(TEXT begins)
How much do therapists make by state?

Therapist pay varies more by role and state than almost any other factor. Across the official Bureau of Labor Statistics wage data:

  • Mental health and substance abuse counselors and clinical social workers often post medians in the $45,000–$75,000 range.
  • Marriage and family therapists tend to land somewhat higher.
  • Clinical and counseling psychologists frequently earn $90,000–$120,000 or more.

High-cost-of-living states sit at the top of each range, but so do some rural states with provider shortages. To see the exact median, mean, and 10th-to-90th-percentile wages for any role in any state, use the free therapist salary by state tool.

Which role earns the most?
(TEXT ends)
(SOURCE INFORMATION begins)
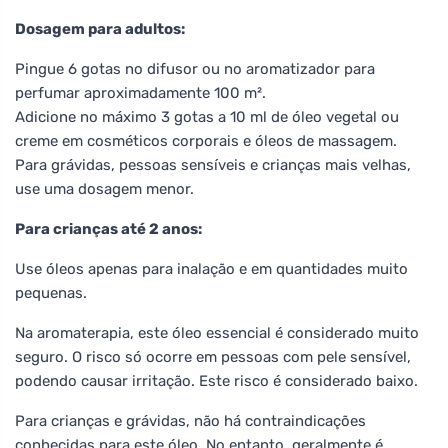
Dosagem para adultos:
Pingue 6 gotas no difusor ou no aromatizador para
perfumar aproximadamente 100 m².
Adicione no máximo 3 gotas a 10 ml de óleo vegetal ou
creme em cosméticos corporais e óleos de massagem.
Para grávidas, pessoas sensíveis e crianças mais velhas,
use uma dosagem menor.
Para crianças até 2 anos:
Use óleos apenas para inalação e em quantidades muito
pequenas.
Na aromaterapia, este óleo essencial é considerado muito
seguro. O risco só ocorre em pessoas com pele sensível,
podendo causar irritação. Este risco é considerado baixo.
Para crianças e grávidas, não há contraindicações
conhecidas para este óleo. No entanto, geralmente é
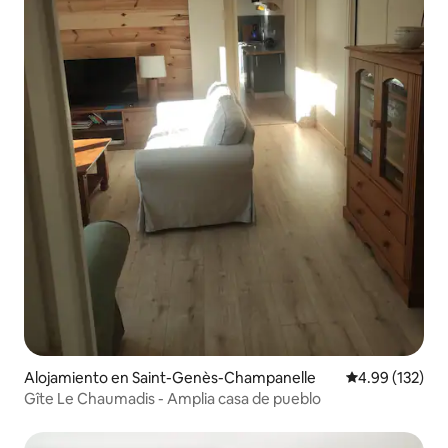
Alojamiento en Saint-Genès-Champanelle
Calificación p
4.99 (132)
Gîte Le Chaumadis - Amplia casa de pueblo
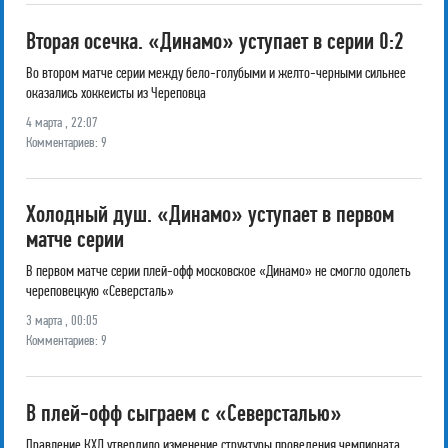
Вторая осечка. «Динамо» уступает в серии 0:2
Во втором матче серии между бело-голубыми и желто-черными сильнее
оказались хоккеисты из Череповца
4 марта , 22:07
Комментариев: 9
Холодный душ. «Динамо» уступает в первом
матче серии
В первом матче серии плей-офф московское «Динамо» не смогло одолеть
череповецкую «Северсталь»
3 марта , 00:05
Комментариев: 9
В плей-офф сыграем с «Северсталью»
Правление КХЛ утвердило изменение структуры проведения чемпионата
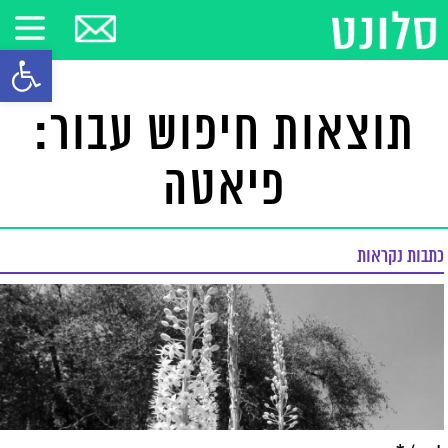
פתח סרגל
תוצאות חיפוש עבור:
פיאטה
כתבות נקראות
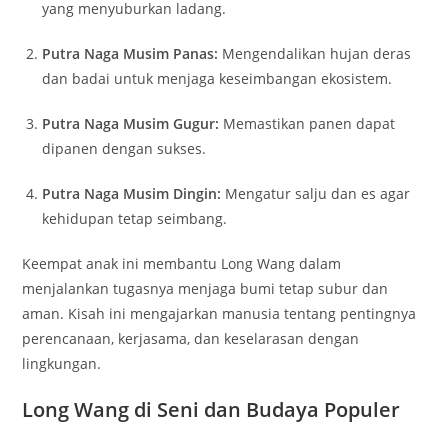
yang menyuburkan ladang.
Putra Naga Musim Panas:
Mengendalikan hujan deras
dan badai untuk menjaga keseimbangan ekosistem.
Putra Naga Musim Gugur:
Memastikan panen dapat
dipanen dengan sukses.
Putra Naga Musim Dingin:
Mengatur salju dan es agar
kehidupan tetap seimbang.
Keempat anak ini membantu Long Wang dalam
menjalankan tugasnya menjaga bumi tetap subur dan
aman. Kisah ini mengajarkan manusia tentang pentingnya
perencanaan, kerjasama, dan keselarasan dengan
lingkungan.
Long Wang di Seni dan Budaya Populer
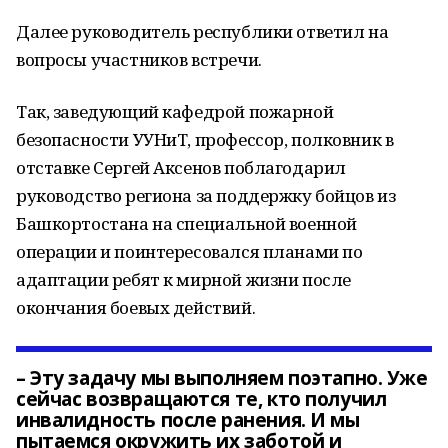
Далее руководитель республики ответил на
вопросы участников встречи.
Так, заведующий кафедрой пожарной
безопасности УУНиТ, профессор, полковник в
отставке Сергей Аксенов поблагодарил
руководство региона за поддержку бойцов из
Башкортостана на специальной военной
операции и поинтересовался планами по
адаптации ребят к мирной жизни после
окончания боевых действий.
– Эту задачу мы выполняем поэтапно. Уже
сейчас возвращаются те, кто получил
инвалидность после ранения. И мы
пытаемся окружить их заботой и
(SOURCE INFORMATION ends)
■ EXERCISE REQUIREMENTS ■
Using the therapist pay text, say whether each statement agrees with it: (a) Clinical and counseling psychologists often earn $90,000 to $120,000 or more. (b) Only high-cost-of-living states are at the top of each pay range. (c) The salary by state tool costs money. Answer yes or no for each and quote the words that decide it. The material isn't needed here.

■ YOUR SOLUTION ■
(a) Yes: "Clinical and counseling psychologists frequently earn $90,000–$120,000 or more."
(b) No: "but so do some rural states with provider shortages"
(c) No: "use the free therapist salary by state tool"